Gedeon Thommen stirbt am 18. Dezember 1890. Sein Name lebt weiter als Zeuge einer Epoche, die geprägt ist von Persönlichkeiten wie ihm, Martin Bider, Martin Birmann oder Louis Tschopp. Idealisten, Macher und Pionieren wie ihnen hat das Waldenburgertal einen grossen Teil seines Wirtschaftswunders im 20. Jahrhundert zu verdanken.
Quellen:
«Baselbieter Heimatbuch», Vierteljährliche Beilage zum «Landschäftler» vom Dezember 1940, verfasst von H. Weber, Waldenburg.

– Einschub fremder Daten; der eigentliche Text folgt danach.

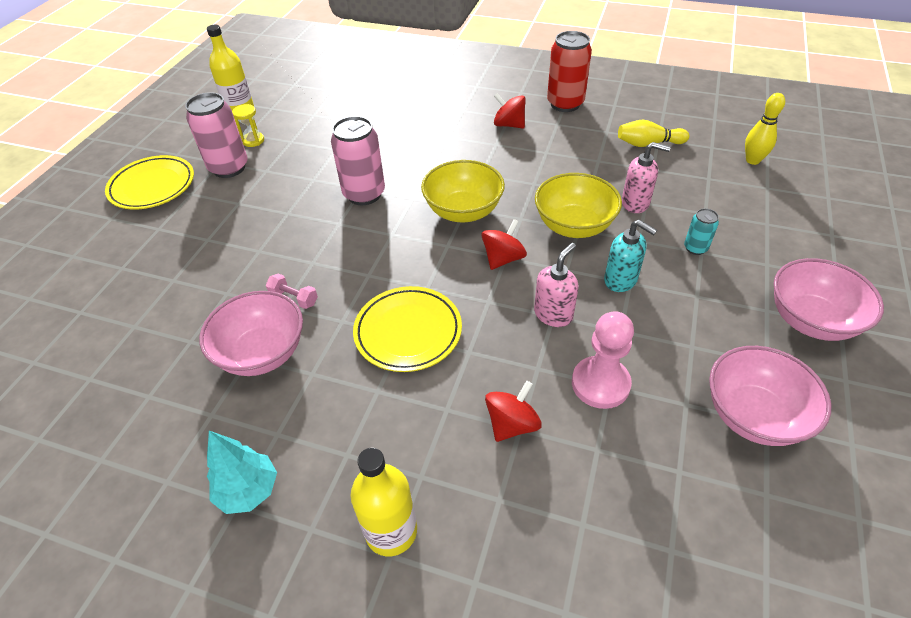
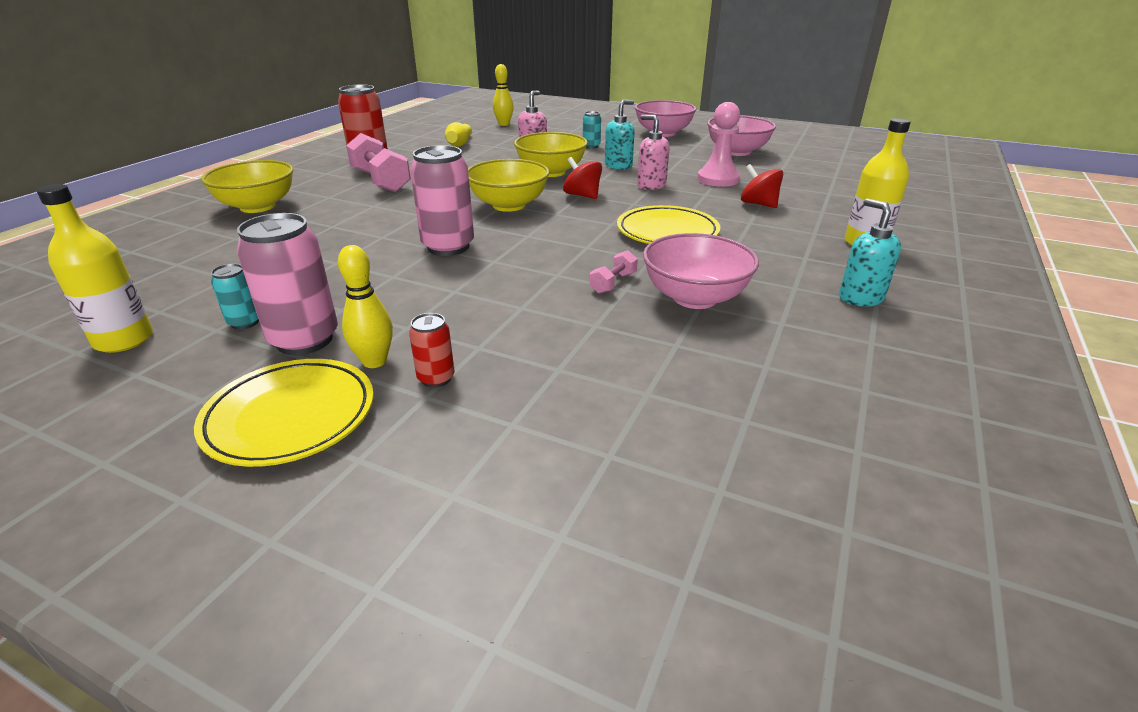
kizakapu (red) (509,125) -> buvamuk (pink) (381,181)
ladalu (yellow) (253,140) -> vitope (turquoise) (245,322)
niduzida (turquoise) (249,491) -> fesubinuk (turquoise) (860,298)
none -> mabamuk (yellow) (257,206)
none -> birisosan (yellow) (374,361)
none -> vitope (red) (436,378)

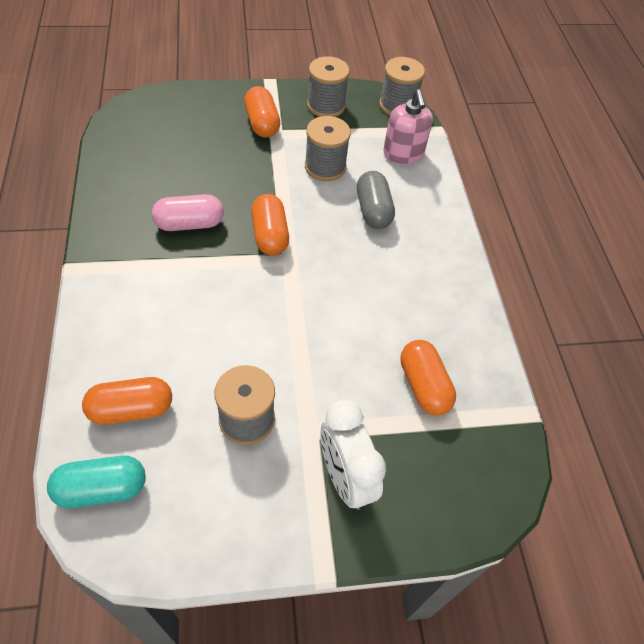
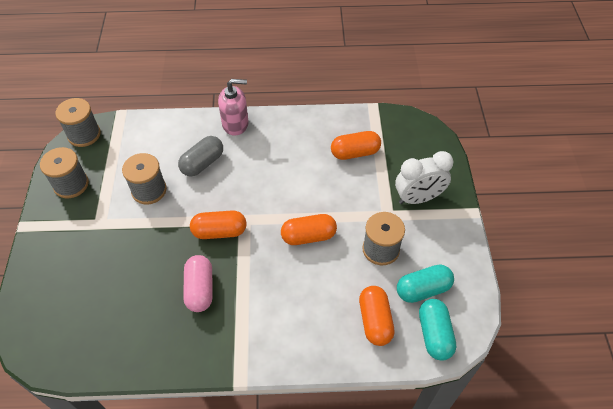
kidisan (orange) (262,123) -> kidisan (orange) (308,236), shifted
fesubinuk (pink) (403,153) -> fesubinuk (pink) (235,124), shifted
kidisan (grey) (373,210) -> kidisan (grey) (202,163), 45 degrees counterclockwise
none -> kidisan (turquoise) (423,289)

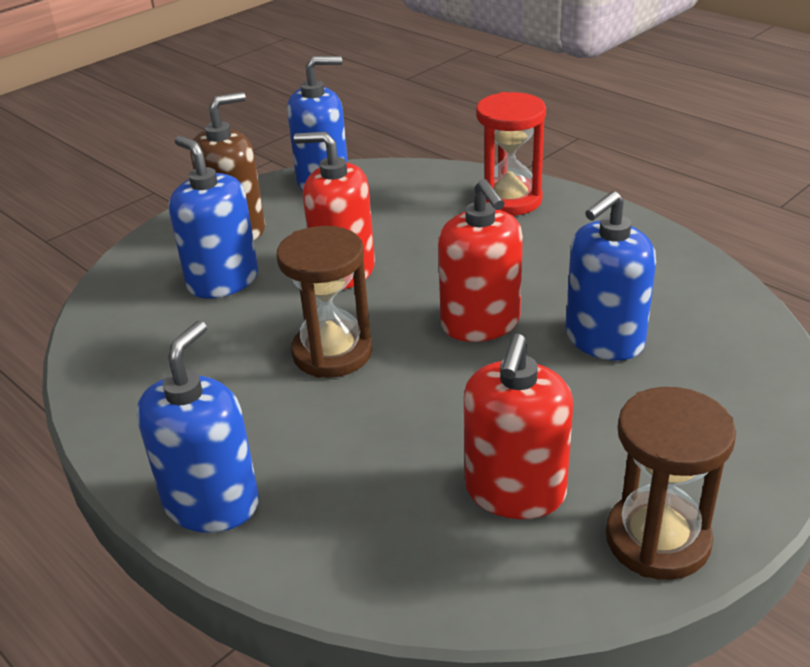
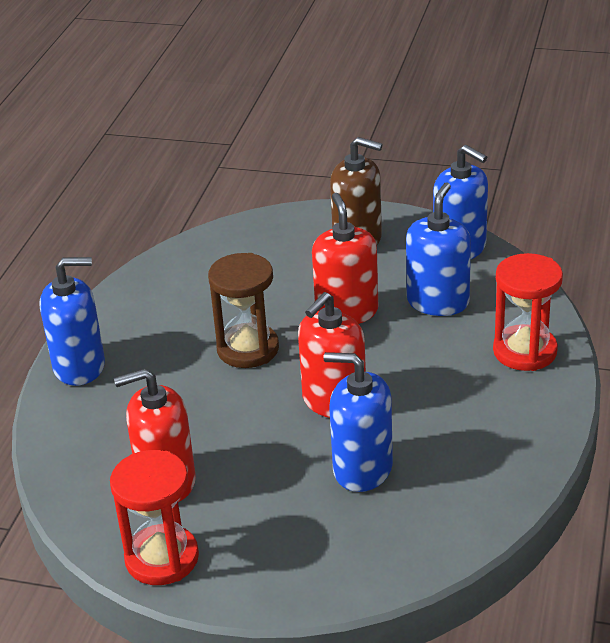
fesubinuk (blue) (223,281) -> fesubinuk (blue) (438,302), shifted
ladalu (brown) (657,539) -> ladalu (red) (162,558)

«100 Jahre Waldenburgerbahn 1880–1980», verfasst von Hans Leupin.
Zur Person
emg. Gedeon Thommen, geboren am 7. Dezember 1831, gestorben am 18. Dezember 1890, war ein erfolgreicher Geschäftsmann und Politiker. Vom jungen Gemeindeschreiber über Gemeinderat und Landrat reicht seine Karriere bis zum Nationalrat. Im Militär war er Artillerieoffizier, Hauptmann und Batteriekommandant. Er übernahm in Waldenburg eine bestehende Uhrenfabrik und baute in der Folge zwei weitere auf zu Thommens Uhrenfabriken. Er und seine Frau Marie Louise Jacot-Baron blieben von schweren Schicksalsschlägen nicht verschont. Zwei ihrer Kinder starben früh und zwei ihrer Söhne, auf die sie grosse Hoffnungen gesetzt hatten, wurden plötzlich dahingerafft.